### Activity
Please output every entry below precisely as written.

[Opening Source material section]

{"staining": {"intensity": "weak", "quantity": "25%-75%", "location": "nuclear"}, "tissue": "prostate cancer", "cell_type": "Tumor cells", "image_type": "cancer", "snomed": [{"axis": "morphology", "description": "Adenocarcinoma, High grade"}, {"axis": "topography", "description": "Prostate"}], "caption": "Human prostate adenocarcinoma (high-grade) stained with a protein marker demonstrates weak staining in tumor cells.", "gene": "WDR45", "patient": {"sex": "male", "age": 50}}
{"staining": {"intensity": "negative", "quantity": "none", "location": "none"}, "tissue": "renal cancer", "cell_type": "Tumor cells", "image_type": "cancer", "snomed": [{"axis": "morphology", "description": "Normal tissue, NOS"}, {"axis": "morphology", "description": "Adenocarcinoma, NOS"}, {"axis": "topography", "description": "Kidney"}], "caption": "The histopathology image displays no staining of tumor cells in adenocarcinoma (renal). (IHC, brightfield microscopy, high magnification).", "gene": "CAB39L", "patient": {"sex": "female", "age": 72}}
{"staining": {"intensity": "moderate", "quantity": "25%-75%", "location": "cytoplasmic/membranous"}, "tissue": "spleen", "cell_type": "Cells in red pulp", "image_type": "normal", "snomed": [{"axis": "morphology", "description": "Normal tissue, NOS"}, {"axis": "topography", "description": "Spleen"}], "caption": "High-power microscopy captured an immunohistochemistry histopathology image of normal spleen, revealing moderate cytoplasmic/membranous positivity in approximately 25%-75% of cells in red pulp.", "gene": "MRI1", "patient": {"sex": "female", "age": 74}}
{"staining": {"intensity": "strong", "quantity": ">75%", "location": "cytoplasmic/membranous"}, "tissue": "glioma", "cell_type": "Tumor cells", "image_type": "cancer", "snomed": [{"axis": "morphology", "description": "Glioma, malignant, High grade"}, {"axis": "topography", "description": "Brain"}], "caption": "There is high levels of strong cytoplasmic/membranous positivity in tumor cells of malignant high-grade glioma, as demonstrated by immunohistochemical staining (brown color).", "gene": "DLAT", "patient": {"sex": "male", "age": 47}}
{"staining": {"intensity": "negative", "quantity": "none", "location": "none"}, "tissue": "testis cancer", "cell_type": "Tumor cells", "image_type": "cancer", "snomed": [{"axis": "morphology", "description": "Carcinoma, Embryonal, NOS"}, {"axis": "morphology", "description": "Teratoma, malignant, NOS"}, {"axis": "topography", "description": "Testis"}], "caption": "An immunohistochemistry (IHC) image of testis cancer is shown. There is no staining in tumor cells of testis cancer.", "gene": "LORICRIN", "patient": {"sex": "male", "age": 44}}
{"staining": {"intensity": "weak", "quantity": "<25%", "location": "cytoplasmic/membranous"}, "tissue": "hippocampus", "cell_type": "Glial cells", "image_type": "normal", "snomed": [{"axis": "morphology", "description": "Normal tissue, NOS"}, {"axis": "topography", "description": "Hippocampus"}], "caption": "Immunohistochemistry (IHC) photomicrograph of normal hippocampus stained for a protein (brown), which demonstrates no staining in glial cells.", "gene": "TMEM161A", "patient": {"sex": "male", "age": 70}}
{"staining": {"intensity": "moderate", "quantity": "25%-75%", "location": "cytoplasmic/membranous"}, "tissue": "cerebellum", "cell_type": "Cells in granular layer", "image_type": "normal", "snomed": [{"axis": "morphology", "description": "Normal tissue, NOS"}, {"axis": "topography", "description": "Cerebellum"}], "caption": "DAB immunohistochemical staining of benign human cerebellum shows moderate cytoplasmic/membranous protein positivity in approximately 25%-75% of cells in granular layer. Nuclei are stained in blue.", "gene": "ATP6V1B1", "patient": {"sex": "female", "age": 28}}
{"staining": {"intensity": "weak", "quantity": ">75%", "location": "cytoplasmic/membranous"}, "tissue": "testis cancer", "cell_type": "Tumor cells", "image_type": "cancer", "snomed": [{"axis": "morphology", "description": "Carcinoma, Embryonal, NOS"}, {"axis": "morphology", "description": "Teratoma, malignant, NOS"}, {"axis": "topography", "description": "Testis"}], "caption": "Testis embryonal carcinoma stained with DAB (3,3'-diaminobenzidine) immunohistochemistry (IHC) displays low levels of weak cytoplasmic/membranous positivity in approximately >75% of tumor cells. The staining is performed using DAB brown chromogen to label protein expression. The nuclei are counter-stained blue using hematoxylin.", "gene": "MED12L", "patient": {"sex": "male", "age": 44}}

[Closing Source material section]

### Written response
{"staining": {"intensity": "weak", "quantity": "25%-75%", "location": "nuclear"}, "tissue": "prostate cancer", "cell_type": "Tumor cells", "image_type": "cancer", "snomed": [{"axis": "morphology", "description": "Adenocarcinoma, High grade"}, {"axis": "topography", "description": "Prostate"}], "caption": "Human prostate adenocarcinoma (high-grade) stained with a protein marker demonstrates weak staining in tumor cells.", "gene": "WDR45", "patient": {"sex": "male", "age": 50}}
{"staining": {"intensity": "negative", "quantity": "none", "location": "none"}, "tissue": "renal cancer", "cell_type": "Tumor cells", "image_type": "cancer", "snomed": [{"axis": "morphology", "description": "Normal tissue, NOS"}, {"axis": "morphology", "description": "Adenocarcinoma, NOS"}, {"axis": "topography", "description": "Kidney"}], "caption": "The histopathology image displays no staining of tumor cells in adenocarcinoma (renal). (IHC, brightfield microscopy, high magnification).", "gene": "CAB39L", "patient": {"sex": "female", "age": 72}}
{"staining": {"intensity": "moderate", "quantity": "25%-75%", "location": "cytoplasmic/membranous"}, "tissue": "spleen", "cell_type": "Cells in red pulp", "image_type": "normal", "snomed": [{"axis": "morphology", "description": "Normal tissue, NOS"}, {"axis": "topography", "description": "Spleen"}], "caption": "High-power microscopy captured an immunohistochemistry histopathology image of normal spleen, revealing moderate cytoplasmic/membranous positivity in approximately 25%-75% of cells in red pulp.", "gene": "MRI1", "patient": {"sex": "female", "age": 74}}
{"staining": {"intensity": "strong", "quantity": ">75%", "location": "cytoplasmic/membranous"}, "tissue": "glioma", "cell_type": "Tumor cells", "image_type": "cancer", "snomed": [{"axis": "morphology", "description": "Glioma, malignant, High grade"}, {"axis": "topography", "description": "Brain"}], "caption": "There is high levels of strong cytoplasmic/membranous positivity in tumor cells of malignant high-grade glioma, as demonstrated by immunohistochemical staining (brown color).", "gene": "DLAT", "patient": {"sex": "male", "age": 47}}
{"staining": {"intensity": "negative", "quantity": "none", "location": "none"}, "tissue": "testis cancer", "cell_type": "Tumor cells", "image_type": "cancer", "snomed": [{"axis": "morphology", "description": "Carcinoma, Embryonal, NOS"}, {"axis": "morphology", "description": "Teratoma, malignant, NOS"}, {"axis": "topography", "description": "Testis"}], "caption": "An immunohistochemistry (IHC) image of testis cancer is shown. There is no staining in tumor cells of testis cancer.", "gene": "LORICRIN", "patient": {"sex": "male", "age": 44}}
{"staining": {"intensity": "weak", "quantity": "<25%", "location": "cytoplasmic/membranous"}, "tissue": "hippocampus", "cell_type": "Glial cells", "image_type": "normal", "snomed": [{"axis": "morphology", "description": "Normal tissue, NOS"}, {"axis": "topography", "description": "Hippocampus"}], "caption": "Immunohistochemistry (IHC) photomicrograph of normal hippocampus stained for a protein (brown), which demonstrates no staining in glial cells.", "gene": "TMEM161A", "patient": {"sex": "male", "age": 70}}
{"staining": {"intensity": "moderate", "quantity": "25%-75%", "location": "cytoplasmic/membranous"}, "tissue": "cerebellum", "cell_type": "Cells in granular layer", "image_type": "normal", "snomed": [{"axis": "morphology", "description": "Normal tissue, NOS"}, {"axis": "topography", "description": "Cerebellum"}], "caption": "DAB immunohistochemical staining of benign human cerebellum shows moderate cytoplasmic/membranous protein positivity in approximately 25%-75% of cells in granular layer. Nuclei are stained in blue.", "gene": "ATP6V1B1", "patient": {"sex": "female", "age": 28}}
{"staining": {"intensity": "weak", "quantity": ">75%", "location": "cytoplasmic/membranous"}, "tissue": "testis cancer", "cell_type": "Tumor cells", "image_type": "cancer", "snomed": [{"axis": "morphology", "description": "Carcinoma, Embryonal, NOS"}, {"axis": "morphology", "description": "Teratoma, malignant, NOS"}, {"axis": "topography", "description": "Testis"}], "caption": "Testis embryonal carcinoma stained with DAB (3,3'-diaminobenzidine) immunohistochemistry (IHC) displays low levels of weak cytoplasmic/membranous positivity in approximately >75% of tumor cells. The staining is performed using DAB brown chromogen to label protein expression. The nuclei are counter-stained blue using hematoxylin.", "gene": "MED12L", "patient": {"sex": "male", "age": 44}}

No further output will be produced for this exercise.